Here is a common local computer scenario. A PC user creates a word processing document, stores it on his computer, and then emails it to his partner. The partner in turn edits the file with his version of the word processor, saves it, and emails it back to the original user. The process repeats back and forth until both parties are happy with the final project.
Limited by local computers both users are forced to work from their own specific systems and applications. The versions saved on the hard drive may be different than the ones received through email. Each saved revision must be managed and requires additional storage on both computers. The versions of the word processing application may be different and may not be compatible.
What is the cloud?
A cloud process is the opposite of a local one. The cloud is a network of computers accessed through the internet that share a large distributive collective of CPU, memory, and storage resources. Data and applications in the cloud can be accessed by anyone with an internet connection. Data and files can easily be shared and manipulated by multiple parties simultaneously. Even if a user’s local system crashes or is destroyed, the user’s information in the cloud is retained.

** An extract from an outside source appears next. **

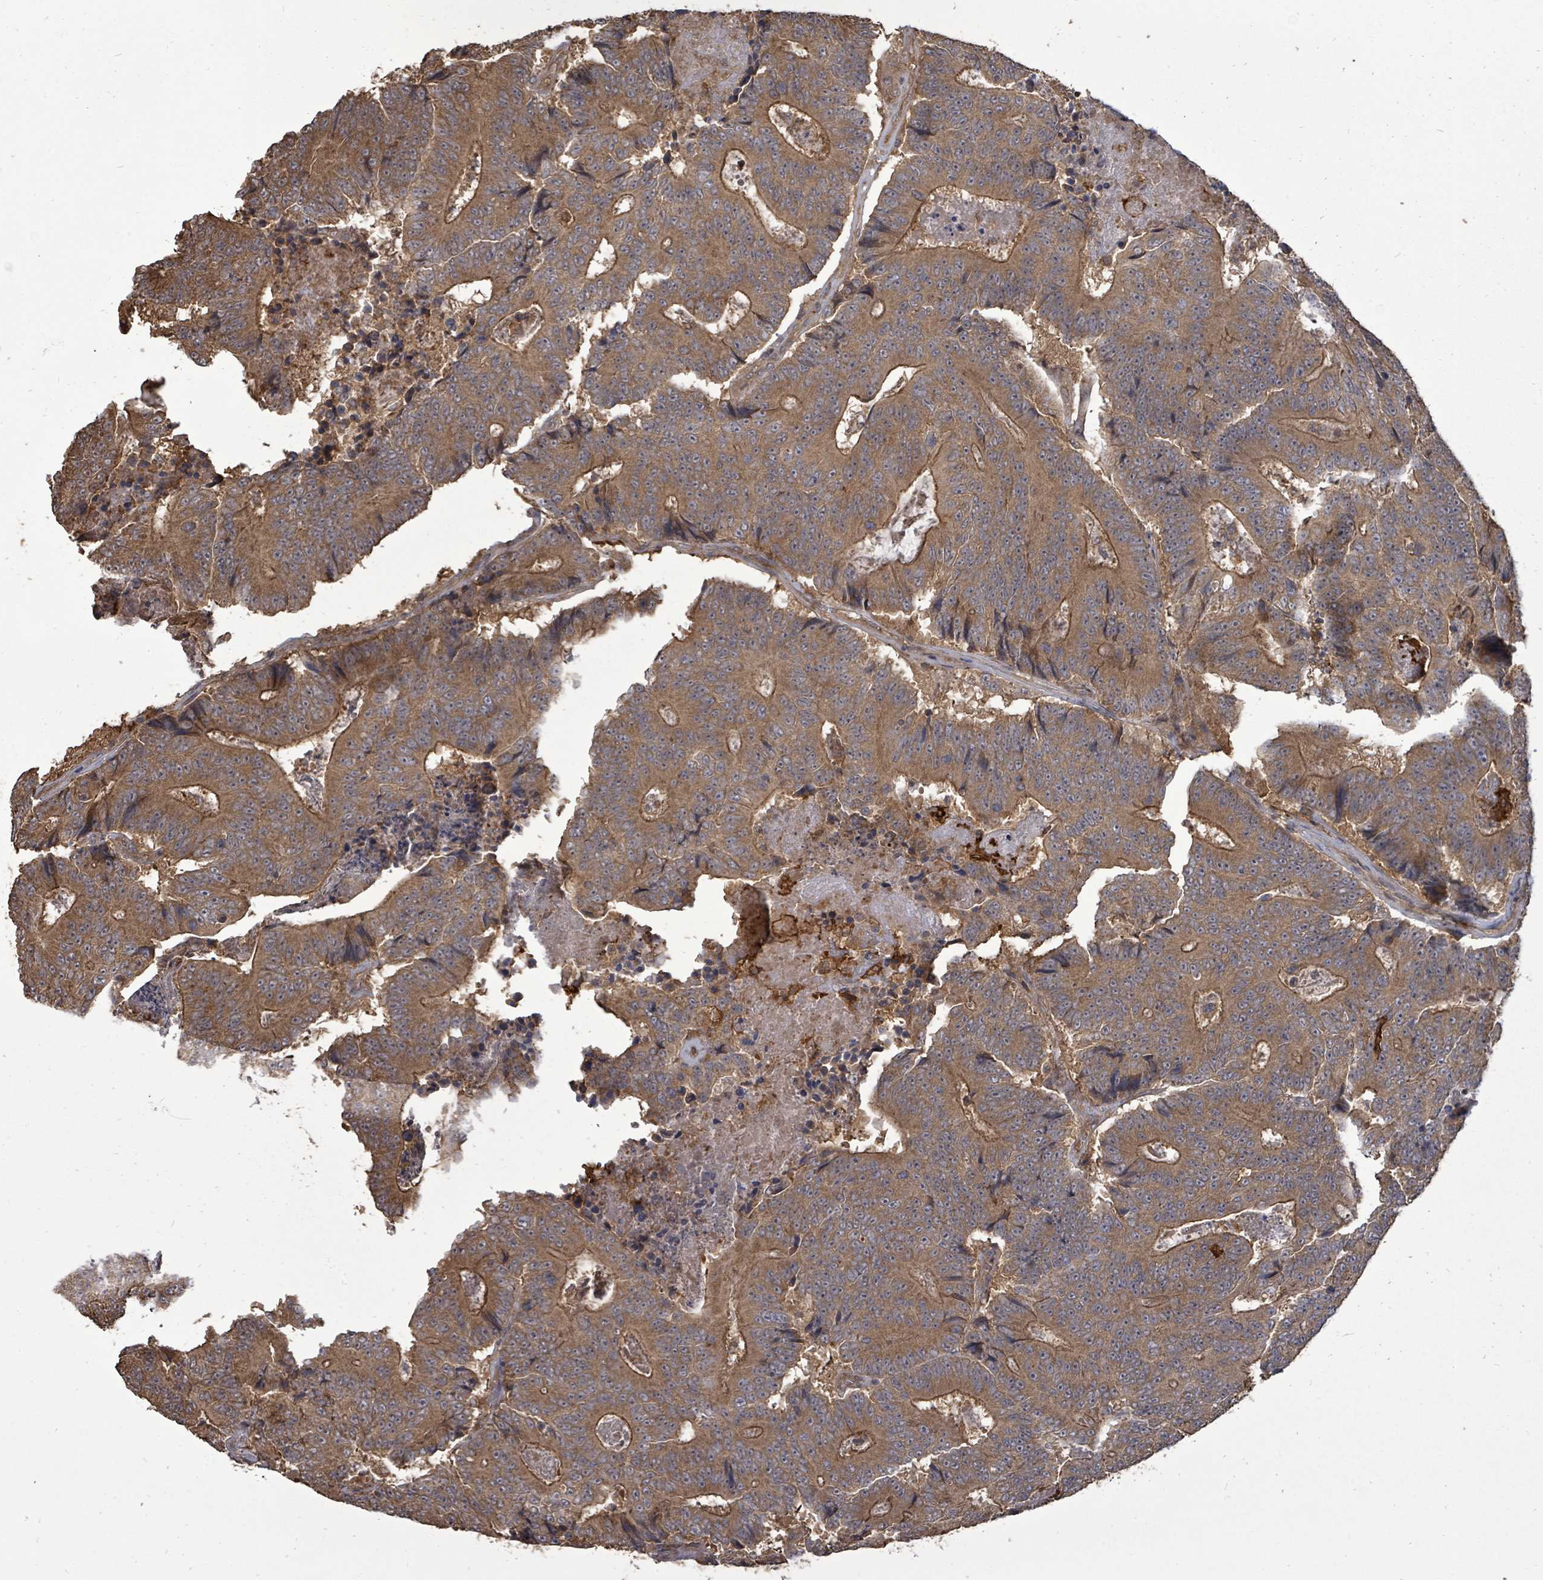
{"staining": {"intensity": "moderate", "quantity": ">75%", "location": "cytoplasmic/membranous"}, "tissue": "colorectal cancer", "cell_type": "Tumor cells", "image_type": "cancer", "snomed": [{"axis": "morphology", "description": "Adenocarcinoma, NOS"}, {"axis": "topography", "description": "Colon"}], "caption": "Human colorectal cancer stained with a brown dye shows moderate cytoplasmic/membranous positive staining in about >75% of tumor cells.", "gene": "EIF3C", "patient": {"sex": "male", "age": 83}}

The previous word processing example looks very different in the cloud. Each user can edit the file on the cloud server through any computer with a browser or associated application. Managing versions and storage of the file is handled automatically. Application incompatibilities are not an issue since both users are using the same application online.
Popular Cloud Services and Benefits
Everybody knows that Yahoo, Microsoft, and Google all offer web mail (or browser-based) services. However, it is important to note that email was one of the very first services to embrace the cloud. Local email on a computer is difficult to access from other computers. Local emails also risk being lost if something happens to the user’s computer system. Living in the cloud, web mail overcomes these limitations. The application runs there and the data is stored there. Any computer or mobile device with an internet browser can access email in the cloud. Now web mail is the norm, and society’s comfort with it has allowed the cloud to rapidly gain in popularity.
Traditionally, a young internet company would buy a server to run its application or website. As the popularity grew, the local server would be updated or upgraded. Amazon has now expanded this to a cloud based system. Where a traditional server might need downtime to physically add memory or storage, the Amazon Web Services (and other such services) allow for a company’s web application to expand seamlessly within the cloud-based system as needed.
Another cloud-based explosion deals with media. Audio and video files are large and bulky. They can quickly fill up a local hard drive. A user trying to share the media between his or her multiple playable devices will quickly become frustrated. Having the media library in the cloud solves a majority of these issues. Nobody actually sends video files anymore. Uploading them to YouTube allows for easy storage and sharing. Likewise, both Google and Apple are working on cloud based music storage. Once a music library is uploaded to the cloud, it is much easier to share the songs to multiple devices.
The benefits and convenience of these services have led to the cloud’s popularity. Overall, cloud based systems are leading the latest revolution in technology and users are overwhelmingly embracing it.